Ms. Tynes was unfazed by her foreshortened U.S. career, Mr. Roberts said, because “the path to performance in Europe was so well paved.” In her era, “you had to go to Europe,” said Mr. Thompson, adding that “racism is real.” She continued to perform into her 70s.
Margaret Elinor Tynes was born on Sept. 11, 1919, in Saluda, a small town in east Virginia, one of 10 children of Joseph Walter Tynes, a pastor of Providence Baptist Church in Greensboro, N.C., and Lucy (Rich) Tynes, a schoolteacher. Ms. Tynes grew up in Greensboro, sang in the church choir, and won a singing competition by the age of 6.
She attended Dudley High School in Greensboro, earned a bachelor’s degree from North Carolina Agricultural and Technical State University in 1939 and a master’s degree in music education from Columbia University in 1944. Her first break came in 1946 when she sang Bess for a U.S.O. (United Service Organizations) production of “Porgy and Bess.”

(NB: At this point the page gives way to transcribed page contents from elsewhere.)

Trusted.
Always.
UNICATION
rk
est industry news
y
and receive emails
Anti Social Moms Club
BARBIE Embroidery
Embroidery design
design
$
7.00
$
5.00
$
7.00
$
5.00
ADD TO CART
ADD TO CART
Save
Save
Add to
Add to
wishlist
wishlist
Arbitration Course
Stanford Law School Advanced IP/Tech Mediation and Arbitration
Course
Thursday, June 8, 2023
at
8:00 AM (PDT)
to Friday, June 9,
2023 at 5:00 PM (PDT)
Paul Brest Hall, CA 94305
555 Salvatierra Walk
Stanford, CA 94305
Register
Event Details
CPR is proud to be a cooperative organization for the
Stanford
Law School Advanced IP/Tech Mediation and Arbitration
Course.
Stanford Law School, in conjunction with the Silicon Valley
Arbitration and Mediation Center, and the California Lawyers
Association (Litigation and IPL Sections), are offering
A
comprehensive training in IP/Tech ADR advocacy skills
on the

In 1961, she married Hans von Klier, a German aristocrat and industrial designer, and they lived in Milan and on Lago di Garda until his death in 2000, when she moved back to the United States.
She is survived by nieces and nephews, including Mr. Roberts, a retired federal judge.
Whether her U.S. career was stymied for racial reasons, “I never heard Aunt Margaret complain she had doors slammed in her face,” Mr. Roberts said. “I remember her saying, she went from opportunity to opportunity.”